IFDB page: Triune
Final placement: 9th place (of 51) in the 2001 Interactive Fiction Competition
The more years I write reviews for comp games, the more convinced I feel that my reaction to a game is strongly influenced by where it happens to fall in the random lineup chosen for me by CompXX.z5. I still remember how it felt in 1998 when I opened up Little Blue Men right after finishing Human Resources Stories — I suddenly had this horrible vision of legions of IF authors sitting in dark, cramped basements, writing little opuses that allowed them to spew hatred at their day jobs. Similarly, as soon as I was a little ways into Triune, I thought to myself, “Oh dear, another dream game.” This most likely wouldn’t have happened had I not just finished The Cave of Morpheus, whose hallucinatory qualities covered over a multitude of design and implementation sins.

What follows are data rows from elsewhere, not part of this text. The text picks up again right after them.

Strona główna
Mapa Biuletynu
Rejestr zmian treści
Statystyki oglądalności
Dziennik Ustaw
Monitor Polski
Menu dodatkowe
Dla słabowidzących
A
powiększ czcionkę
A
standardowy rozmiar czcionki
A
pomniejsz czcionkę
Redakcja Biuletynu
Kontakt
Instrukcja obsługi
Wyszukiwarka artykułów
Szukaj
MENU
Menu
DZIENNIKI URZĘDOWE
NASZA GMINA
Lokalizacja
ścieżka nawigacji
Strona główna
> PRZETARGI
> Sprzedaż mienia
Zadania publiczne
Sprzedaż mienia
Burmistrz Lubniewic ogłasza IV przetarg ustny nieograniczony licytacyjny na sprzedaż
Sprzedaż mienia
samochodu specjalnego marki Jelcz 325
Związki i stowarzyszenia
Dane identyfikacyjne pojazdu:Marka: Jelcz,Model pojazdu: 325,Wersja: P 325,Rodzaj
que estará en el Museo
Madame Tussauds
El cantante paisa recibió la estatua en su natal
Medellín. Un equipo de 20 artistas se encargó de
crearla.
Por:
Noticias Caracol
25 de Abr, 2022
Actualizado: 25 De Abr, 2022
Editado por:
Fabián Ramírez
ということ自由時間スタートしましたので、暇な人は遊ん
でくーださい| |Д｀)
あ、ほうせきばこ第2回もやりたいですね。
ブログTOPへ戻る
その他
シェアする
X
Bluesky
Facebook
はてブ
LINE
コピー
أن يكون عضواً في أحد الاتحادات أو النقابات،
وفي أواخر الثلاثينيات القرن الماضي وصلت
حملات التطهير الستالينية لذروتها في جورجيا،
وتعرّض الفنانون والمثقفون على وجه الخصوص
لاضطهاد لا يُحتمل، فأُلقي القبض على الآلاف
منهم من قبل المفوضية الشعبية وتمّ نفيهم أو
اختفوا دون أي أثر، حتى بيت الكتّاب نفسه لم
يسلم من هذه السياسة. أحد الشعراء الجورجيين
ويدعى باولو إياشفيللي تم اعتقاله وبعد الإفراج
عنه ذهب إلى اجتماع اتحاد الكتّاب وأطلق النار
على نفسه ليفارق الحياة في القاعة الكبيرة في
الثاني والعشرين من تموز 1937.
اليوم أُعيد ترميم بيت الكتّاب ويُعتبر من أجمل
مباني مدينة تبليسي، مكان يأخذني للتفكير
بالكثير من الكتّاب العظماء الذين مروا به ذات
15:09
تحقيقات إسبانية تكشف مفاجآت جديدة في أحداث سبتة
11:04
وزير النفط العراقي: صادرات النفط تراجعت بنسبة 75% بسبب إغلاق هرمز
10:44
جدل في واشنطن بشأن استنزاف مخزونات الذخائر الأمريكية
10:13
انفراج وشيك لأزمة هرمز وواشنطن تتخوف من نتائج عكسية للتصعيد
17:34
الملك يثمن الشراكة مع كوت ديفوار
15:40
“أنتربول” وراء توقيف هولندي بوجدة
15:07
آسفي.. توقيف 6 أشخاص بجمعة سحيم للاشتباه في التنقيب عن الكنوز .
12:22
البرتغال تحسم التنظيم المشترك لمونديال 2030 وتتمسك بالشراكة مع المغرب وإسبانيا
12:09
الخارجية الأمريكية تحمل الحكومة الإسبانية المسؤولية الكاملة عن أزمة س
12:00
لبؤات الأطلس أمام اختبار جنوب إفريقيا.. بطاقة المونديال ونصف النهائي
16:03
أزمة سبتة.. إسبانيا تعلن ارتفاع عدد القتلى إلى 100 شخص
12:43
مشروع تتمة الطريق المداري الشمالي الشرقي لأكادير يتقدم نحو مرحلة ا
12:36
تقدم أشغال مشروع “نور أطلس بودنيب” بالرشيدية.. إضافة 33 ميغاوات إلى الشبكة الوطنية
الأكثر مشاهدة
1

The dreamlike sequences in Triune are much more powerful than those in TCOM, because Triune borrows liberally from fairy tale elements, squeezing all the Jungian, archetypal, collective-unconscious juice from them that it possibly can. On the one hand, the inclusion of these elements makes for potent storytelling, but on the other, it calls for a degree of control that the game doesn’t always display — sometimes the power of the symbols isn’t harnessed as well as it could be, and they end up working at cross purposes. The effect, at the end of the game, is of an experience that offers some very strong moments, but doesn’t quite all hang together.
The narrative frame of Triune gives us a teenage girl in an unbelievably abusive household, who escapes (perhaps literally — the game leaves it unclear) into a fairy-tale world; that is, fairy-tale in the bloody, brutal Brothers Grimm sense, not the bowdlerized sweetness of a Disney flick. I’m not using that word “unbelievably” as a casual intensifier; the father comes across as such a caricature of an abusive alcoholic that it’s difficult to believe in him as a real person. (The fact that some people no doubt act exactly as this father does, while a sad reality, does nothing to make him a stronger character, since stories are more about what feels real than what actually is real.) In fact, the whole thing feels a bit over-the-top: in the flashbacks and non-dream bits, there tends to be some adult who is being either amazingly wonderful or amazingly awful.
The fairy-tale bits can tend towards the ham-handed: there’s a serpent, a Tree of Knowledge, a character named Lilith, etc. Now, arguably, I’ve been guilty of this sort of excess myself, so I can understand how it gets into a game, but I still found it a little grating. It’s true, though, that the circumstances of the narrative frame — the fact that it’s seen through a teenager’s eyes, the fact that the archetypal forest invites archetypal dwellers, and the general sense of unreality about the whole thing — mitigate these problems to a significant degree.
From an IF standpoint, Triune is a mixed bag. There’s some fairly rich plot-branching — the fact that I played through a session with the game that differed wildly from the walkthrough but still felt satisfying indicates how much the story space has to offer. On the other hand, while the implementation is generous in some places, it’s quite sparse in others. It’s fine that the game more or less only implements what it’s interested in, but there needs to be some minimum degree of coding polish to avoid exchanges like this:
>NE
The door is locked.
>OPEN DOOR
I don't see any door here.
In addition, there were some definite lexical problems, such as the books who displayed their contents when EXAMINEd, but were stubbornly unavailable to READ. The jpeg image feelies provided with the game are excellent, again dipping into the well of ancient patterns, along with evocations of childhood, to set a dramatic scene. As an examination of femininity and how it works in culture, Triune is partially successful, offering some moments that are quite moving indeed, and bringing mythical elements into some interesting collisions, though not always as coherently as might be hoped. As a game, it’s got some serious flaws, but is still worth exploring.